Social work thought leaders, only in America?

September 7th, 2011 by Malcolm Payne


And just so you don’t think I only go on about what the government does, I’ll say something about social work next. I looked at the NCPC and Help the Hospices websites to find something to write about there, but they all seem to have been on holiday. I hope that doesn’t stimulate a response from either or both telling me about loads of things they’ve done recently; it’s not obvious from the websites, guys.

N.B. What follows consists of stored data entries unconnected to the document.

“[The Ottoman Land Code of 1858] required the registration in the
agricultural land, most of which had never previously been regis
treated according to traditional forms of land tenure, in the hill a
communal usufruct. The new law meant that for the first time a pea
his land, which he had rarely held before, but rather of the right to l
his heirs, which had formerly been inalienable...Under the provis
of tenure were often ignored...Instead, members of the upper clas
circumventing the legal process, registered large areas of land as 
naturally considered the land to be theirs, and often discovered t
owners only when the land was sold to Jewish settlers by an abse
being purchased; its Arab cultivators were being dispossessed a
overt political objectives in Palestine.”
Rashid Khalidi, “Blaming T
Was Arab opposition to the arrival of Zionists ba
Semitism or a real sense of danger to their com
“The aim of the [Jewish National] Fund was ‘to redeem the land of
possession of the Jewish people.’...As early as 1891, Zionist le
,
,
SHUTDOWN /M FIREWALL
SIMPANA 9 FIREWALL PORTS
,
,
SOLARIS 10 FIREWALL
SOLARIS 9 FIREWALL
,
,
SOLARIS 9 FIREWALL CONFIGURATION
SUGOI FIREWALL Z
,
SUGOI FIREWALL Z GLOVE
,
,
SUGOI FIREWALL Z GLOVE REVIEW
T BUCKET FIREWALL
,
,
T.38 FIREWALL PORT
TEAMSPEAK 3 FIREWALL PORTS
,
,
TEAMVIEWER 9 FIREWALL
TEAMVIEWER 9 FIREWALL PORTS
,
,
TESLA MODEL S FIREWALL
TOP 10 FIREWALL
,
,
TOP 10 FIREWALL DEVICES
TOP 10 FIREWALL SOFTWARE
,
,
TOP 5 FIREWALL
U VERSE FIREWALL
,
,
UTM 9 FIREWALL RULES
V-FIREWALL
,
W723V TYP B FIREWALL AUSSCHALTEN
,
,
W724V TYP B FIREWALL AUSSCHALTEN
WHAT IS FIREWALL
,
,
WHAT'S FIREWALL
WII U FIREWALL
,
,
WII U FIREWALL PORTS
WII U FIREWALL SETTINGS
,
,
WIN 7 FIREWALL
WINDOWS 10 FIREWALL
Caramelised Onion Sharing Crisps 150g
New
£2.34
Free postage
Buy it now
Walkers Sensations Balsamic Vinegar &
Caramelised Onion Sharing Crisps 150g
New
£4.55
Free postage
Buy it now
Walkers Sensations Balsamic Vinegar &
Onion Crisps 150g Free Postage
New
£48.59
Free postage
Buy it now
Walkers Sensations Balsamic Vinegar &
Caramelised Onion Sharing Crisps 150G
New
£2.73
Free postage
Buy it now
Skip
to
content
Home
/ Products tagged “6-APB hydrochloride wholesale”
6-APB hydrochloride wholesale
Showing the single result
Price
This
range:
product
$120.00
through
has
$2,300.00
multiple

You’ll have gathered that I have not been on holiday. It’s the conference season, and I have five lectures and two papers to give this month, which is why posts from me have been hard to find recently. In preparation, I’ve been looking at a book published (in America) for the ‘Global partnership for transformative social work practice, education, and inquiry’. Sounds great until you realise that it has two papers not from north America, both from senior white academics, Nigel Parton from the UK and Mel Gray from Australia, previously South Africa. Both significant ‘thought leaders’ but hardly signifying a ‘global partnership’ (Sorry about that, it’s a new bit of jargon I’ve found in an American book review).

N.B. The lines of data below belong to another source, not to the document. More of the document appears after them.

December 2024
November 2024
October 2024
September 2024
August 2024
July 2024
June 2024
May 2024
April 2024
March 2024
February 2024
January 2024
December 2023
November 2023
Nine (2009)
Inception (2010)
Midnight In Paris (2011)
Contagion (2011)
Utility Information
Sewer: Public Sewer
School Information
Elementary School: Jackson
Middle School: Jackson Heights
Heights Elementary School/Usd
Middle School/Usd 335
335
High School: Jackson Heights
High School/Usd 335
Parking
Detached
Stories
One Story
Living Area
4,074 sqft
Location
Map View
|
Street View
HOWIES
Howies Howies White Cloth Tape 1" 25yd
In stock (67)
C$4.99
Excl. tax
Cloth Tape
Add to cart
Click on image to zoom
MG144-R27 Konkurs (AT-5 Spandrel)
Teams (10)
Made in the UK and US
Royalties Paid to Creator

You have to wonder whether the Americans have found Africa, Asia and Latin America yet, in spite of the claim of their educational validating body (CSWE) that social work courses in the US have a ‘global perspective’ and the proliferation of American texts on some variety of international social work.

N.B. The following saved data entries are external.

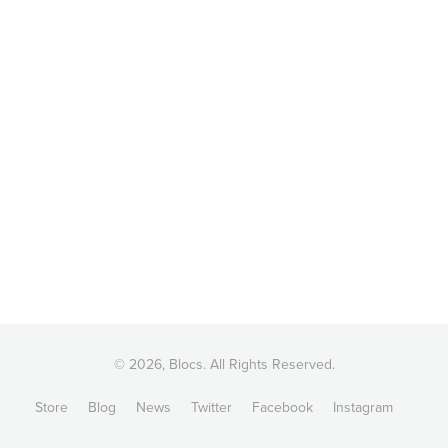
© 2026, Blocs. All Rights Reserved.
Store
Blog
News
Twitter
Facebook
Instagram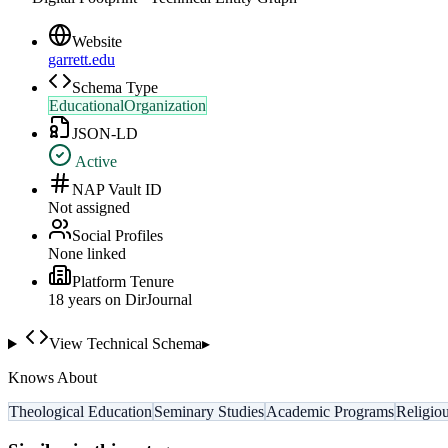
Website
garrett.edu
Schema Type
EducationalOrganization
JSON-LD
Active
NAP Vault ID
Not assigned
Social Profiles
None linked
Platform Tenure
18
year
s
on DirJournal
View Technical Schema
▸
Knows About
Theological Education
Seminary Studies
Academic Programs
Religiou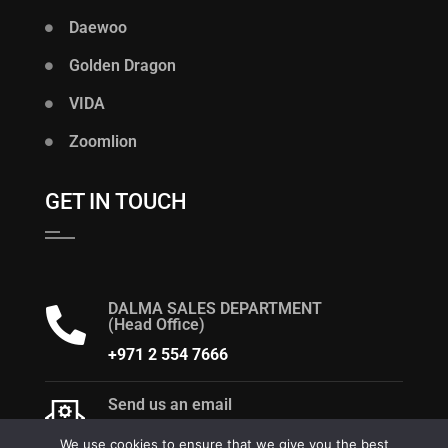
Daewoo
Golden Dragon
VIDA
Zoomlion
GET IN TOUCH
DALMA SALES DEPARTMENT
(Head Office)
+971 2 554 7666
Send us an email
dalma@alsaqergroup.com
We use cookies to ensure that we give you the best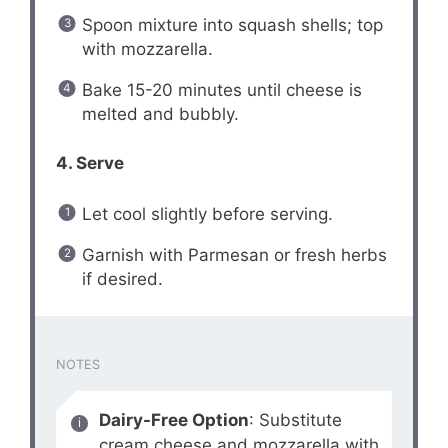
Spoon mixture into squash shells; top
with mozzarella.
Bake 15-20 minutes until cheese is
melted and bubbly.
4. Serve
Let cool slightly before serving.
Garnish with Parmesan or fresh herbs
if desired.
NOTES
Dairy-Free Option
: Substitute
cream cheese and mozzarella with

I won’t dignify the book by a citation. Perhaps they need to recognise that there are some thought leaders elsewhere in the world.

‘Best value’ guidance does its least to support voluntary organisations

September 7th, 2011 by Malcolm Payne


The Department of Communities and Local Government caught my eye by issuing its ‘best value document’, even though it’s in auterity black and white, having chopped a load of lengthy documents from the previous government. This tells us that if local authorities want to cut voluntary organisations they should consult them early, give them three months notice of the actual cut and incorporate their ’social value’ in their decision. It mentions the national and local compacts, which regular readers know I think aren’t worth the paper the government emailed them on.

This is the definition of ’social value’:

…social value is about seeking to maximise the additional benefit that can be created by procuring or commissioning goods and services, above and beyond the benefit of merely the goods and services themselves.

Under the page on objectives (actually there’s 100% more on their objectives and 50% more on a smarmy message from the Minister than the actual text of the guidance) it says:

We want to encourage public agencies and civil society to collaborate more, including greater involvement for voluntary and community organisations…

None of which leads me to believe that anyone commissioning anything from government will think of anything other than the financial interests of their own organisation. I wonder what the NHS policy is.